> **WHAT THE TASK REQUIRES**:
Each entry has to be given again in its exact wording, and no picture may appear in the result.

━━━━━ PROVIDED DATA ━━━━━

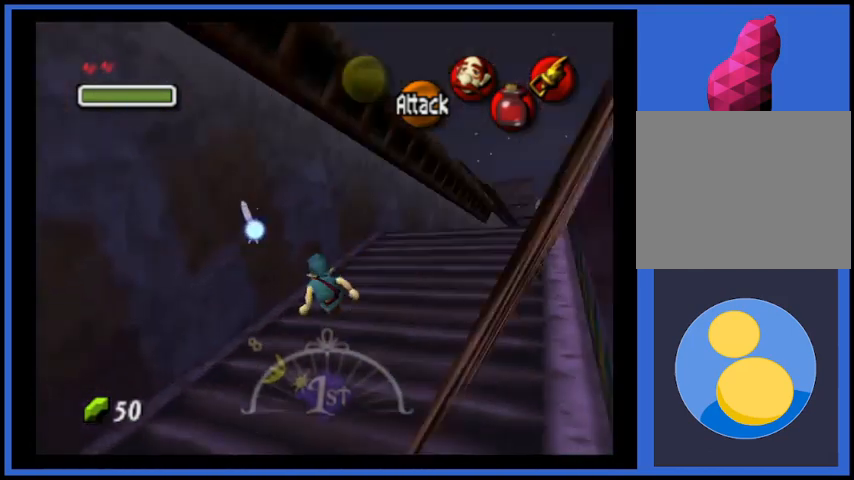
{"buttons": [], "left_stick": "up-right", "right_stick": "center", "events": []}
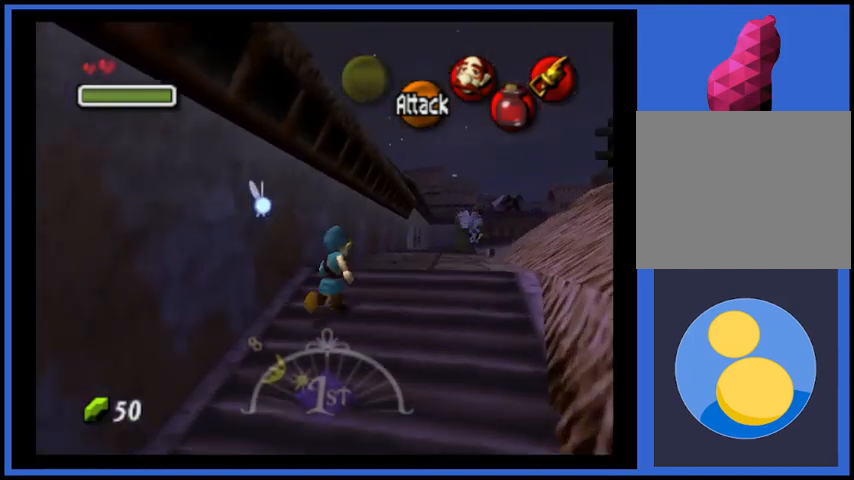
{"buttons": [], "left_stick": "center", "right_stick": "right", "events": [[125, "right_stick", "right"], [167, "left_stick", "center"]]}
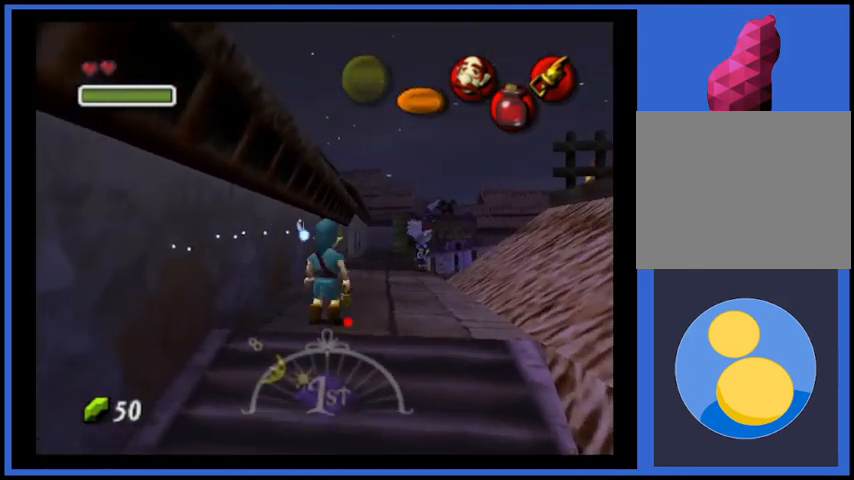
{"buttons": [], "left_stick": "up-right", "right_stick": "right", "events": [[417, "left_stick", "up-right"]]}
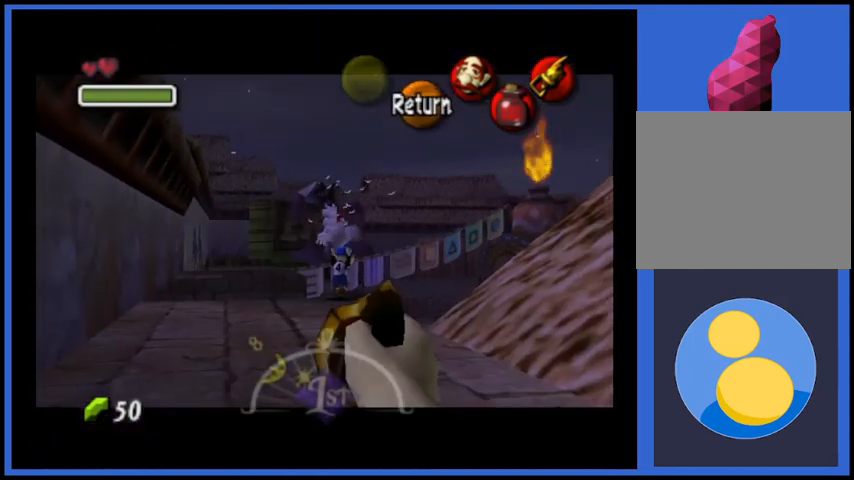
{"buttons": [], "left_stick": "center", "right_stick": "center", "events": [[41, "left_stick", "center"], [167, "right_stick", "center"]]}
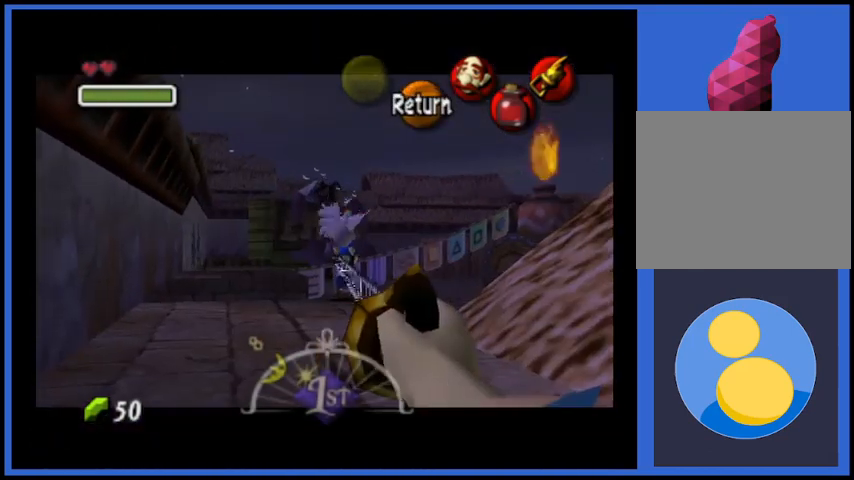
{"buttons": ["A"], "left_stick": "center", "right_stick": "center", "events": [[501, "A", "down"]]}
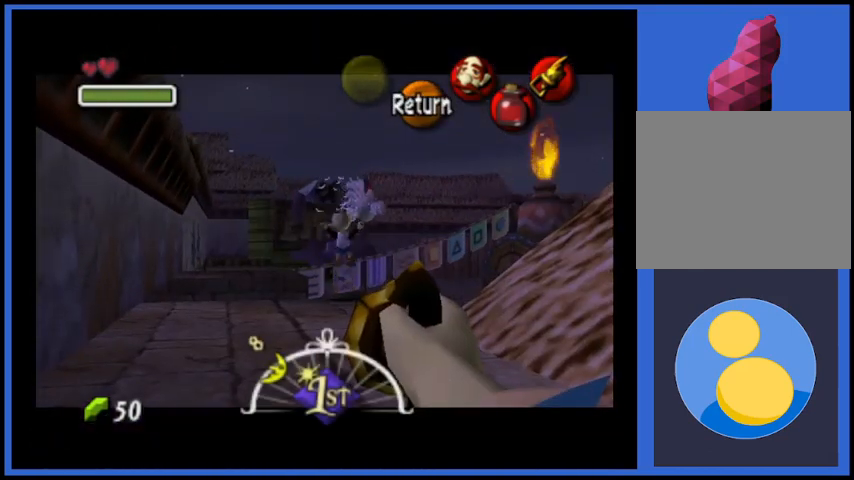
{"buttons": [], "left_stick": "center", "right_stick": "right", "events": [[125, "A", "up"], [125, "left_stick", "up"], [208, "left_stick", "center"], [417, "right_stick", "right"]]}
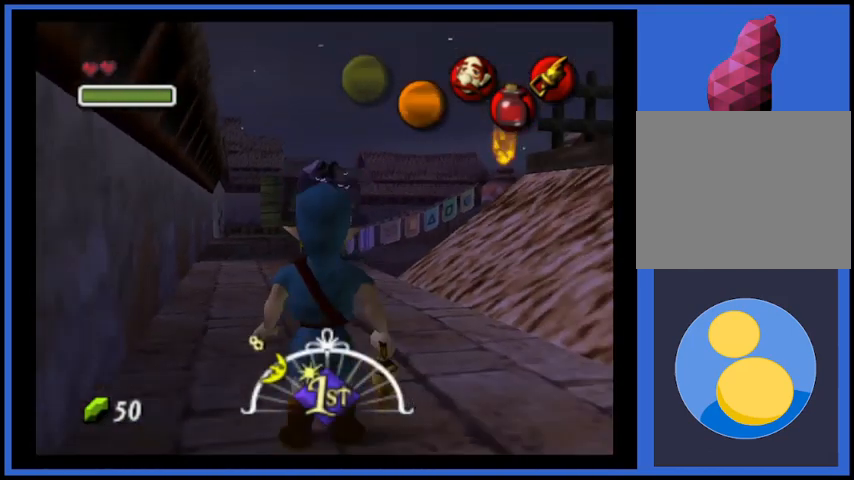
{"buttons": [], "left_stick": "center", "right_stick": "right", "events": []}
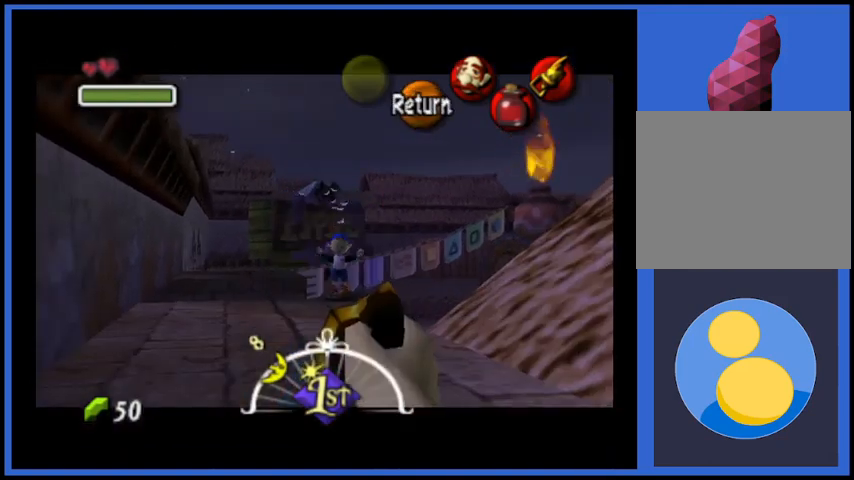
{"buttons": [], "left_stick": "center", "right_stick": "center", "events": [[83, "right_stick", "center"]]}
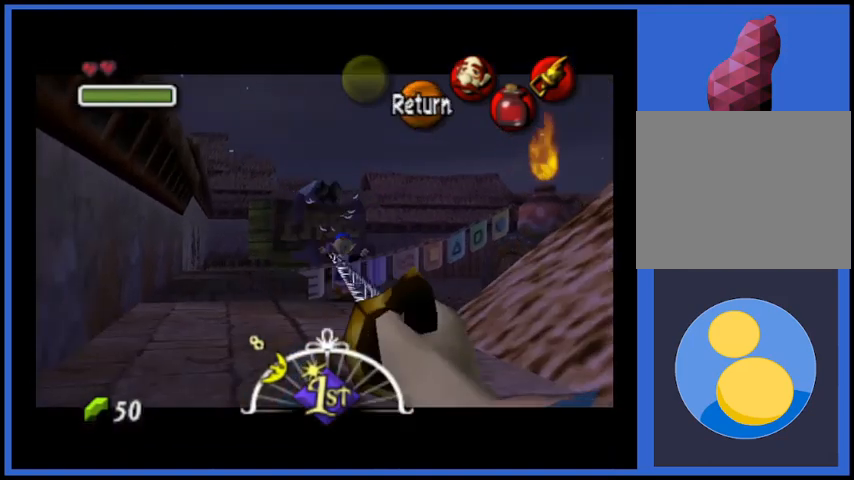
{"buttons": [], "left_stick": "up", "right_stick": "center", "events": [[334, "A", "down"], [334, "left_stick", "up"], [459, "A", "up"]]}
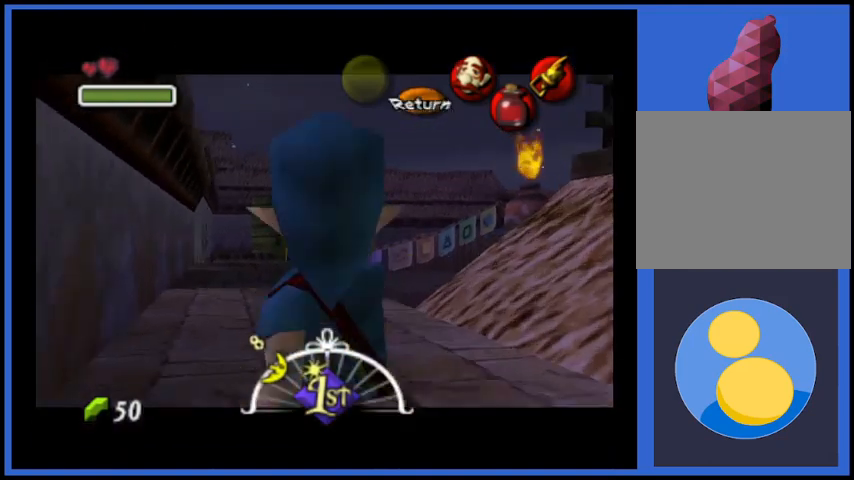
{"buttons": [], "left_stick": "up", "right_stick": "center", "events": [[83, "A", "down"], [208, "A", "up"]]}
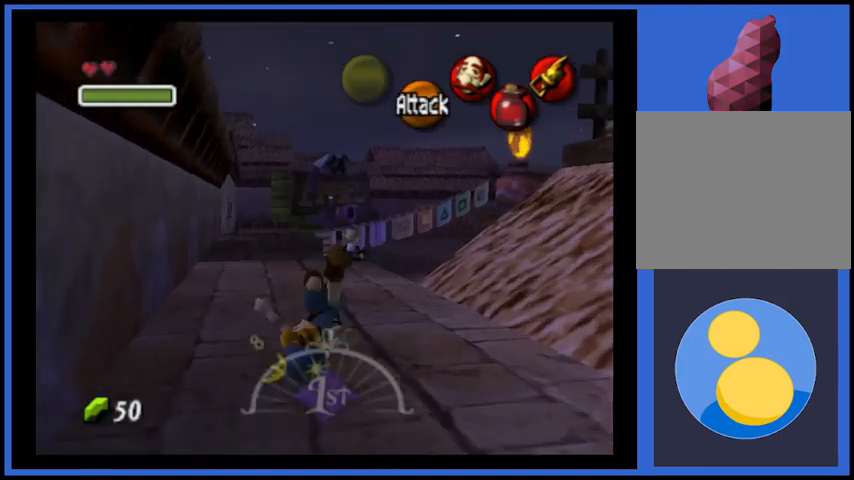
{"buttons": [], "left_stick": "up", "right_stick": "center", "events": [[292, "A", "down"], [417, "A", "up"]]}
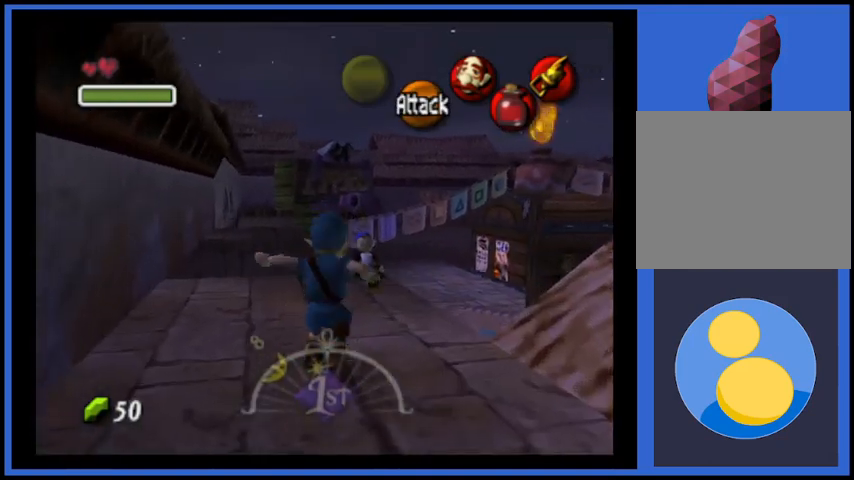
{"buttons": [], "left_stick": "up-right", "right_stick": "center", "events": [[83, "left_stick", "up-right"]]}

━━━━━

> **ANSWER SPACE**:
{"buttons": [], "left_stick": "up-right", "right_stick": "center", "events": []}
{"buttons": [], "left_stick": "center", "right_stick": "right", "events": [[125, "right_stick", "right"], [167, "left_stick", "center"]]}
{"buttons": [], "left_stick": "up-right", "right_stick": "right", "events": [[417, "left_stick", "up-right"]]}
{"buttons": [], "left_stick": "center", "right_stick": "center", "events": [[41, "left_stick", "center"], [167, "right_stick", "center"]]}
{"buttons": ["A"], "left_stick": "center", "right_stick": "center", "events": [[501, "A", "down"]]}
{"buttons": [], "left_stick": "center", "right_stick": "right", "events": [[125, "A", "up"], [125, "left_stick", "up"], [208, "left_stick", "center"], [417, "right_stick", "right"]]}
{"buttons": [], "left_stick": "center", "right_stick": "right", "events": []}
{"buttons": [], "left_stick": "center", "right_stick": "center", "events": [[83, "right_stick", "center"]]}
{"buttons": [], "left_stick": "up", "right_stick": "center", "events": [[334, "A", "down"], [334, "left_stick", "up"], [459, "A", "up"]]}
{"buttons": [], "left_stick": "up", "right_stick": "center", "events": [[83, "A", "down"], [208, "A", "up"]]}
{"buttons": [], "left_stick": "up", "right_stick": "center", "events": [[292, "A", "down"], [417, "A", "up"]]}
{"buttons": [], "left_stick": "up-right", "right_stick": "center", "events": [[83, "left_stick", "up-right"]]}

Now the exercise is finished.